Soutenez TIME. Préservez la vérité.
Arberi

Pupovci : La baisse du nombre d'étudiants est due à de nombreux facteurs qui ne sont pas correctement pris en compte par les établissements

L'ancien vice-ministre de l'Éducation, Dukagjin Pupovci, a évoqué les défis auxquels est confronté l'enseignement supérieur au Kosovo, soulignant que la baisse du nombre d'étudiants à l'Université de Pristina et dans d'autres universités publiques est le résultat d'une série de facteurs qui ne sont pas correctement traités par les institutions.

« En 2016/17, nous comptions environ 120 70 étudiants, contre XNUMX XNUMX aujourd'hui. Le déclin démographique est une réalité, mais d'autres facteurs l'influencent également, comme la baisse du nombre d'étudiants et de diplômés, la concurrence des universités privées et la division irrationnelle des universités publiques du pays », a déclaré Pupovci sur l'émission « Interaktiv » de KTV.

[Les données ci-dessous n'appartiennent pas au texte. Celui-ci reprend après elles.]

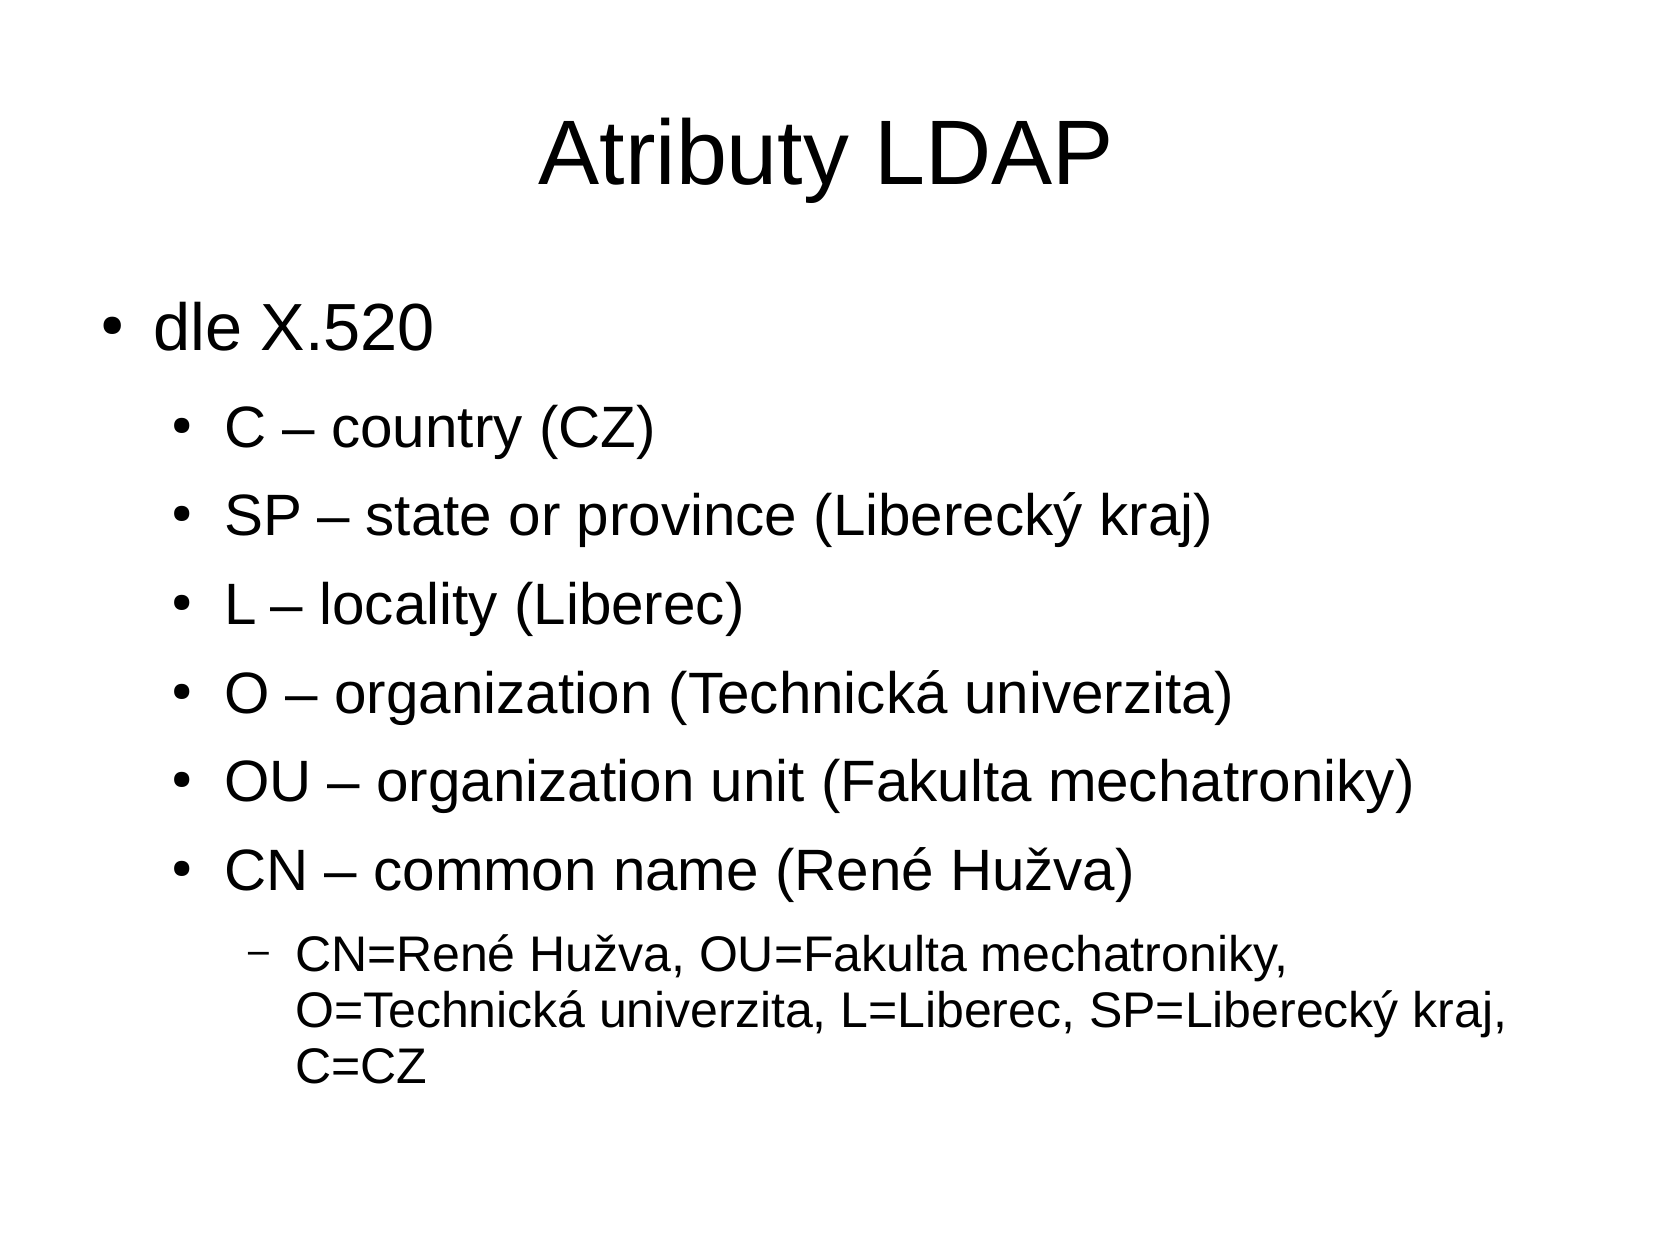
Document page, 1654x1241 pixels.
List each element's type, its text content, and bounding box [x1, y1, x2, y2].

Soutenez le TEMPSPréservez la vérité.

Le journalisme professionnel est d'intérêt public. Votre soutien contribue à préserver son indépendance et sa crédibilité. Faites un don, vous aussi. 1 euro fait la différence.

Lettre au lecteur — Pourquoi nous sollicitons votre soutien Contribuer

Il a souligné que l'Université de Pristina a réduit les quotas d'admission, prenant conscience du manque d'intérêt.

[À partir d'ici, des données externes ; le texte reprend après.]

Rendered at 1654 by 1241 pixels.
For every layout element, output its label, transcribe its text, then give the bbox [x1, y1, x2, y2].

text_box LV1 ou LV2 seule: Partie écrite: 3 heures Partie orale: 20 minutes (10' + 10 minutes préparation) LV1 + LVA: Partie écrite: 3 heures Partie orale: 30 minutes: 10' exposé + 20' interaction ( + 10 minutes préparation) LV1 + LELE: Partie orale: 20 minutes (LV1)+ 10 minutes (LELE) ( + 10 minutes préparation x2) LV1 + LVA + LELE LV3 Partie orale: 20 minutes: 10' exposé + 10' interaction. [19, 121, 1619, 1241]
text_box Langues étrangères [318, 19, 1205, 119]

« Sur 12 6 diplômés du secondaire, plus de XNUMX XNUMX ont postulé à l'UP. Pourtant, la grande majorité est encore à l'UP », a-t-il déclaré.

Pupovci a également exprimé des inquiétudes quant à l'existence de programmes présentant un intérêt quasi inexistant à l'UP, suggérant que certains d'entre eux soient fusionnés ou complètement éliminés.

Selon Pupovci, l'absence d'approche stratégique de la part du gouvernement et du milieu universitaire pour résoudre ces problèmes constitue l'un des plus grands défis. Il a également mentionné la présence de cinq facultés de droit et de cinq facultés d'économie dans le secteur public, domaines nécessitant une intervention urgente.

En ce qui concerne la qualité de l’enseignement supérieur, il a estimé que le personnel académique a été un facteur clé dans le déclin de la qualité, mais a souligné que des critères plus clairs ont été récemment établis et qu’il y a une lente amélioration.

Il a également félicité l'Agence d'accréditation du Kosovo pour son retour à l'EQAR (Registre européen d'assurance qualité dans l'enseignement supérieur), le qualifiant de succès bien mérité et de résultat de son autonomie après 2018.

« L'Agence d'accréditation du Kosovo est la seule des Balkans occidentaux à faire partie de l'EQAR. Cela a été possible grâce au lobbying et au soutien politique, mais il ne faut pas s'endormir. Le retour est prévu pour quatre ans, et la prochaine évaluation aura lieu trois ans plus tard », a conclu Pupovci.